■ **BRIEF**:
Transcribe the data in full and exactly, omitting any pictures.

[[ DATA open ]]

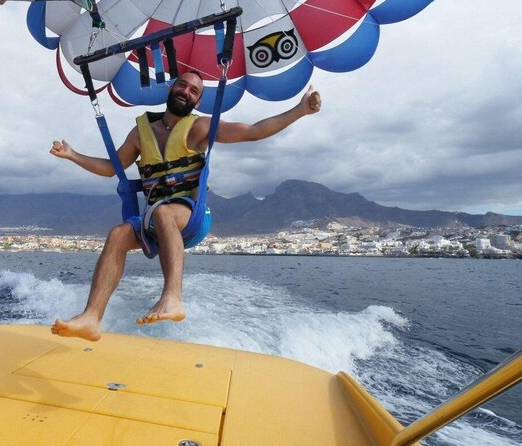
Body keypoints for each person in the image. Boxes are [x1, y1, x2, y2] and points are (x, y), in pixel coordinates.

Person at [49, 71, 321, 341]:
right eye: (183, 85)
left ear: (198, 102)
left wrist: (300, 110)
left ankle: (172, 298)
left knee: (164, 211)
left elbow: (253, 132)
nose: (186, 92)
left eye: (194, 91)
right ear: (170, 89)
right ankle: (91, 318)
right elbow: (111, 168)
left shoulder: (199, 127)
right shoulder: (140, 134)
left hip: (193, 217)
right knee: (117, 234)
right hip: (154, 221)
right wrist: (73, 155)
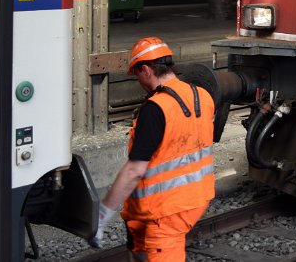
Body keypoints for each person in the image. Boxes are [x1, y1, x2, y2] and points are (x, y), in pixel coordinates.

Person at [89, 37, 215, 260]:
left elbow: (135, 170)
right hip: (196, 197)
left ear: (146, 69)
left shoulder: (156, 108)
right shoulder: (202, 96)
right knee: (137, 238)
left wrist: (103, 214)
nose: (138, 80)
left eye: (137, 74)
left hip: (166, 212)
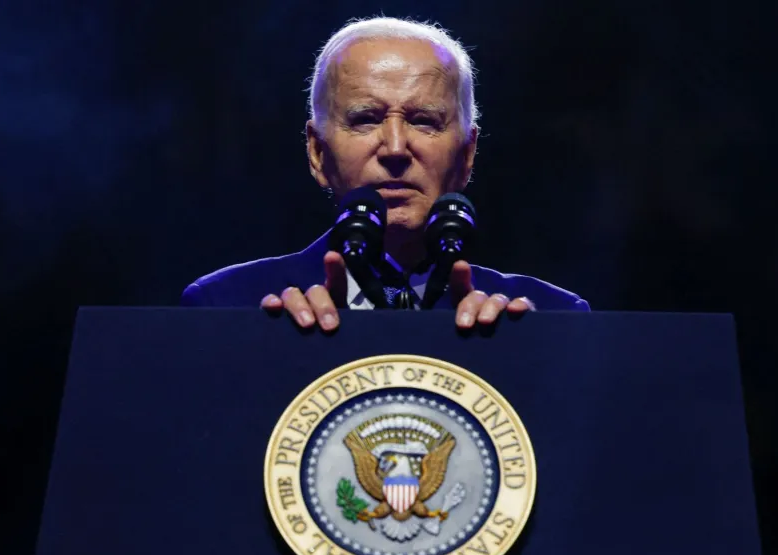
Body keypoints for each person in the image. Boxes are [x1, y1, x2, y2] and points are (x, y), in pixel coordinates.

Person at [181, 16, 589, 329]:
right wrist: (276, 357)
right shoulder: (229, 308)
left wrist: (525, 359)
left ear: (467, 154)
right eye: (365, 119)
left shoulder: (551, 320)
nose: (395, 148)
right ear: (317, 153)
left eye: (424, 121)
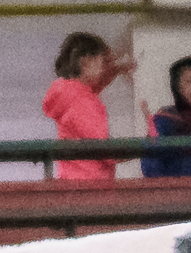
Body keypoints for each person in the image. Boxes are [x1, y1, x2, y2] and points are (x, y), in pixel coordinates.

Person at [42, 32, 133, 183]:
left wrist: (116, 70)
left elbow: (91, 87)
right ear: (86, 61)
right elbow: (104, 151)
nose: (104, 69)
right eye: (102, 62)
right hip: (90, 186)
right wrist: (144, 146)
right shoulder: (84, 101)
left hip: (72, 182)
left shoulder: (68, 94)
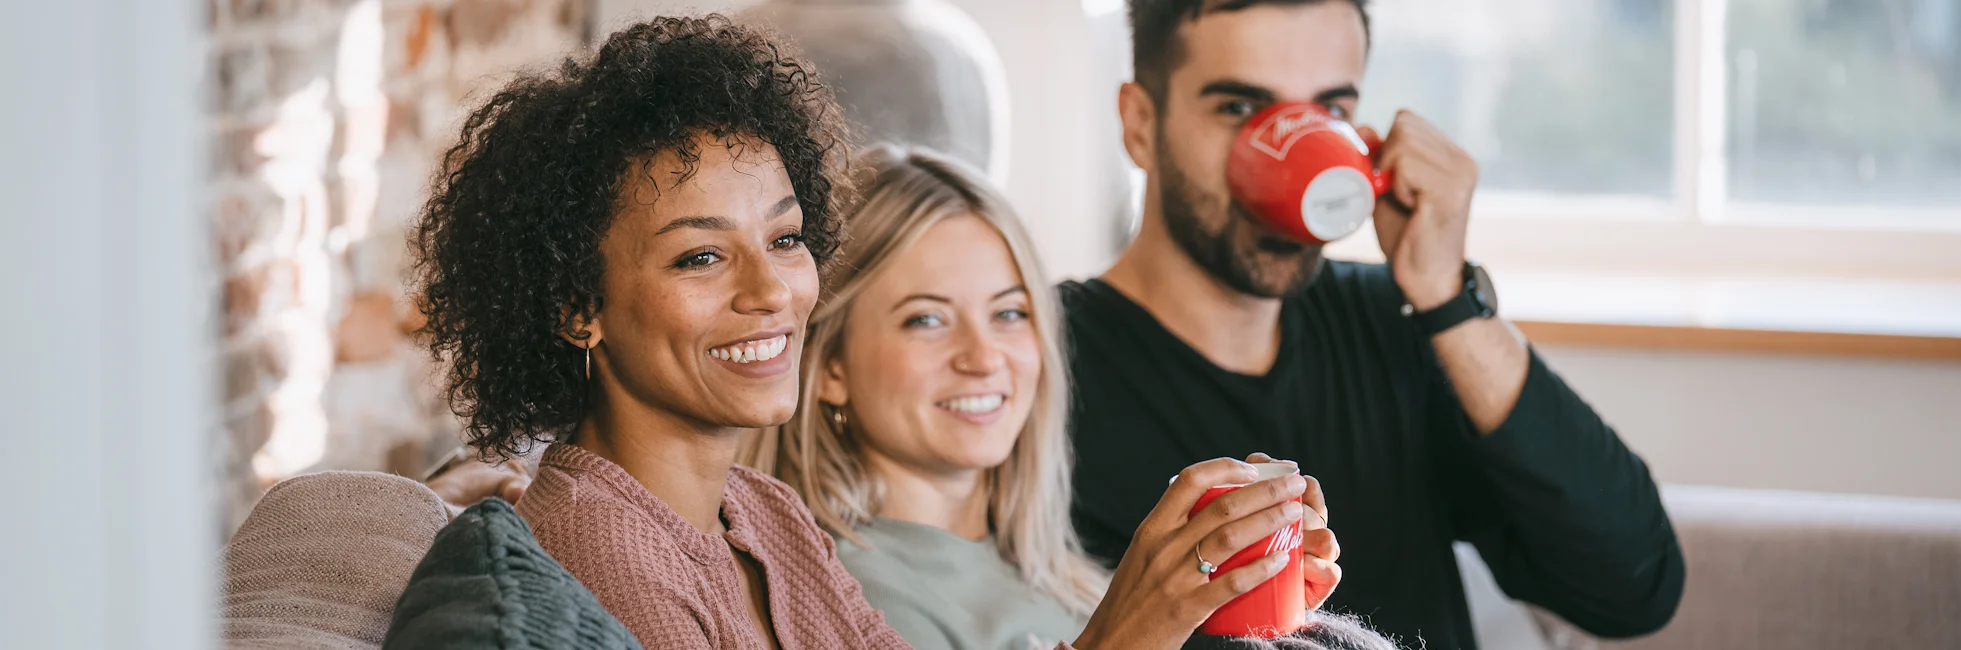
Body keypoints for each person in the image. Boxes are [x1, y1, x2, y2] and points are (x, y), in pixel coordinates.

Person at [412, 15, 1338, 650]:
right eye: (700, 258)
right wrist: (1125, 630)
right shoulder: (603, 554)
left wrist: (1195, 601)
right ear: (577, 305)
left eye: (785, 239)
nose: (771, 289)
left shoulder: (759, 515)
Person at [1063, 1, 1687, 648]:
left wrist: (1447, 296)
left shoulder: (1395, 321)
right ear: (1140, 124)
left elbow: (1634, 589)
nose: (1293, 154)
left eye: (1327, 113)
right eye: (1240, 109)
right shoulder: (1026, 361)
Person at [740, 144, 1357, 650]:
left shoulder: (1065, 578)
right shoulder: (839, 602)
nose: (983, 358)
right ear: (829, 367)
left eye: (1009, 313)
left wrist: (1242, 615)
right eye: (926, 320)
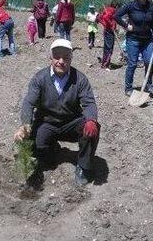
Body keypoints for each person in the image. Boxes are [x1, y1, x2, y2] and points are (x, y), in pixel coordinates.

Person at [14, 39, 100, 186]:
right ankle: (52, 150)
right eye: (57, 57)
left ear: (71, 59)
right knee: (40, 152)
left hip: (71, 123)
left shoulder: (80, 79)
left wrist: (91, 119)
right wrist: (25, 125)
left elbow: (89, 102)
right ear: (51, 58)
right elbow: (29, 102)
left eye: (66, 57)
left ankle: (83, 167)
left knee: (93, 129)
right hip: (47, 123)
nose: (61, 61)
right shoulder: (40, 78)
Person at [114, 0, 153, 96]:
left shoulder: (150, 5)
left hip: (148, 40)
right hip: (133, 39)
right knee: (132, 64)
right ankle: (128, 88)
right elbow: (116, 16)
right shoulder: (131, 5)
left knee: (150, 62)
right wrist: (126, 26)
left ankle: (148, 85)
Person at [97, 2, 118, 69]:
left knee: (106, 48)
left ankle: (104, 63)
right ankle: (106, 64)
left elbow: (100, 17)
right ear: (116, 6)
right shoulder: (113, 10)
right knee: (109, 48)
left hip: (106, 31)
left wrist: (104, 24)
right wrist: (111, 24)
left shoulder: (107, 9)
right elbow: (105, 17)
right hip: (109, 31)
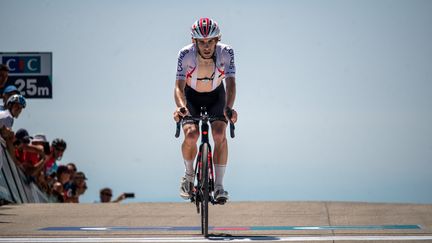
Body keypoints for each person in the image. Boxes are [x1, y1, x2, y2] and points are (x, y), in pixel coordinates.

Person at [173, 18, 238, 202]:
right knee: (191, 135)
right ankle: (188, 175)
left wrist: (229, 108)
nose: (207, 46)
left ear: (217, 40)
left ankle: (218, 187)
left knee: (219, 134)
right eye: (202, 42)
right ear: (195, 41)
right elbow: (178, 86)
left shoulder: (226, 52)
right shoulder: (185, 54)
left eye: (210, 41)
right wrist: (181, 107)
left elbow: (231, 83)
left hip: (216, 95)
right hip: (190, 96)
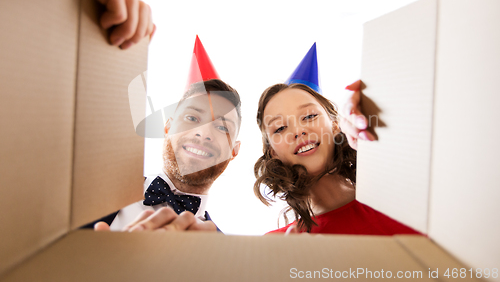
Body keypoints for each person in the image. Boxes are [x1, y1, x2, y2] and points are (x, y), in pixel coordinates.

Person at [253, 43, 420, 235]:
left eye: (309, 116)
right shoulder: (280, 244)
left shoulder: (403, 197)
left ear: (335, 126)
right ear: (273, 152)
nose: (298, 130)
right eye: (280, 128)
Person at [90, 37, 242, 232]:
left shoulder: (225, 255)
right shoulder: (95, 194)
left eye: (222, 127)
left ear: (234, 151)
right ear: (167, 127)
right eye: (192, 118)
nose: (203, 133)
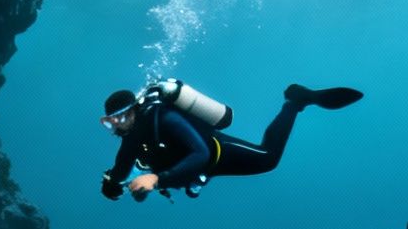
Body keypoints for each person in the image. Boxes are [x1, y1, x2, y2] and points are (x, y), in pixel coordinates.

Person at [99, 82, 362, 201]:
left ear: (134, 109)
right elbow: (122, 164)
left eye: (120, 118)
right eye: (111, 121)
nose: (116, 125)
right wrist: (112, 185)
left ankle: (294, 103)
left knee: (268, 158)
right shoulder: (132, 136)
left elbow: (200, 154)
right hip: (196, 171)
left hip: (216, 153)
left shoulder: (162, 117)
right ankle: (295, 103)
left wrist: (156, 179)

[[ DATA closed ]]

■ **ANSWER**:
Body keypoints for each person in the image. Boxes are [x1, y1, x2, y2] and points are (x, y), in pixel coordinates.

Person at [49, 71, 321, 341]:
right eye: (183, 85)
left ear: (198, 102)
left wrist: (300, 110)
left ankle: (172, 298)
left knee: (164, 211)
left elbow: (253, 132)
nose: (186, 92)
left eye: (194, 91)
right ear: (170, 89)
right ankle: (91, 318)
right elbow: (111, 168)
left shoulder: (199, 127)
right shoulder: (140, 134)
left hip: (193, 217)
right knee: (117, 234)
right hip: (154, 221)
right wrist: (73, 155)
Body keypoints for each person in the image. Boxes are [x1, y1, x2, y2] and points are (x, y), in pixel coordinates.

Person at [89, 37, 215, 260]:
left elbow: (135, 170)
right hip: (196, 197)
left ear: (146, 69)
left shoulder: (156, 108)
right shoulder: (202, 96)
right knee: (137, 238)
left wrist: (103, 214)
nose: (138, 80)
left eye: (137, 74)
left hip: (166, 212)
Body keypoints for each person in the image. Boxes are [x1, y1, x2, y2] and points are (x, y), in pixel coordinates.

Person at [181, 16, 589, 329]:
right wrist: (276, 357)
right shoulder: (229, 308)
left wrist: (525, 359)
left ear: (467, 154)
right eye: (365, 119)
left shoulder: (551, 320)
nose: (395, 148)
right ear: (317, 153)
left eye: (424, 121)
Body keypoints for each person in the image. Boxes are [x1, y1, x2, y2] and points are (x, y), in pixel coordinates.

Person at [42, 32, 133, 183]:
left wrist: (116, 70)
left elbow: (91, 87)
right ear: (86, 61)
right elbow: (104, 151)
nose: (104, 69)
right eye: (102, 62)
right hip: (90, 186)
right wrist: (144, 146)
right shoulder: (84, 101)
left hip: (72, 182)
left shoulder: (68, 94)
Body keypoints for each person in the image. Boxes are [x1, y1, x2, y2] and points are (x, y), in pixel coordinates.

Person at [412, 15, 1338, 650]:
right eye: (700, 258)
right wrist: (1125, 630)
right shoulder: (603, 554)
left wrist: (1195, 601)
right ear: (577, 305)
left eye: (785, 239)
nose: (771, 289)
left shoulder: (759, 515)
Person at [1063, 1, 1687, 648]:
left wrist: (1447, 296)
left shoulder: (1395, 321)
right ear: (1140, 124)
left elbow: (1634, 589)
nose: (1293, 154)
left eye: (1327, 113)
right eye: (1240, 109)
right shoulder: (1026, 361)
Person at [740, 144, 1357, 650]:
left shoulder: (1065, 578)
right shoulder: (839, 602)
nose: (983, 358)
right ear: (829, 367)
left eye: (1009, 313)
left wrist: (1242, 615)
right eye: (926, 320)
Body keypoints for each person in the image. Boxes are [x1, y1, x2, y2] and points are (x, y), in pixel coordinates.

Person at [14, 39, 100, 186]:
right ankle: (52, 150)
right eye: (57, 57)
left ear: (71, 59)
right knee: (40, 152)
left hip: (71, 123)
left shoulder: (80, 79)
left wrist: (91, 119)
right wrist: (25, 125)
left elbow: (89, 102)
right ear: (51, 58)
right elbow: (29, 102)
left eye: (66, 57)
left ankle: (83, 167)
left knee: (93, 129)
right hip: (47, 123)
nose: (61, 61)
right shoulder: (40, 78)
Person at [114, 0, 153, 96]:
left shoulder: (150, 5)
left hip: (148, 40)
right hip: (133, 39)
right knee: (132, 64)
right ankle: (128, 88)
right elbow: (116, 16)
right shoulder: (131, 5)
left knee: (150, 62)
right wrist: (126, 26)
left ankle: (148, 85)
Person at [97, 2, 118, 69]:
left knee: (106, 48)
left ankle: (104, 63)
right ankle: (106, 64)
left elbow: (100, 17)
right ear: (116, 6)
right shoulder: (113, 10)
right knee: (109, 48)
left hip: (106, 31)
left wrist: (104, 24)
right wrist: (111, 24)
left shoulder: (107, 9)
right elbow: (105, 17)
right hip: (109, 31)
Body keypoints for each person in the image. Boxes are [x1, y1, x2, y2] and points are (x, y), in pixel coordinates.

Person at [173, 18, 238, 202]:
right knee: (191, 135)
right ankle: (188, 175)
left wrist: (229, 108)
nose: (207, 46)
left ear: (217, 40)
left ankle: (218, 187)
left knee: (219, 134)
right eye: (202, 42)
right ear: (195, 41)
right elbow: (178, 86)
left shoulder: (226, 52)
right shoulder: (185, 54)
left eye: (210, 41)
right wrist: (181, 107)
left elbow: (231, 83)
left hip: (216, 95)
right hip: (190, 96)
Body keypoints for each person in the image. Boxes are [x1, y1, x2, y2] and points are (x, y), in pixel coordinates.

Person at [253, 43, 420, 235]:
left eye: (309, 116)
right shoulder: (280, 244)
left shoulder: (403, 197)
left ear: (335, 126)
right ear: (273, 152)
nose: (298, 130)
right eye: (280, 128)
Person at [90, 37, 242, 232]:
left shoulder: (225, 255)
right shoulder: (95, 194)
left eye: (222, 127)
left ear: (234, 151)
right ear: (167, 127)
right eye: (192, 118)
nose: (203, 133)
Body keypoints for each person in the image. Boxes are [x1, y1, x2, y2] and points are (x, y), in pixel coordinates.

Person at [99, 82, 362, 201]:
left ear: (134, 109)
right elbow: (122, 164)
left eye: (120, 118)
right eye: (111, 121)
nose: (116, 125)
right wrist: (112, 185)
left ankle: (294, 103)
left knee: (268, 158)
right shoulder: (132, 136)
left elbow: (200, 154)
right hip: (196, 171)
left hip: (216, 153)
left shoulder: (162, 117)
right ankle: (295, 103)
left wrist: (156, 179)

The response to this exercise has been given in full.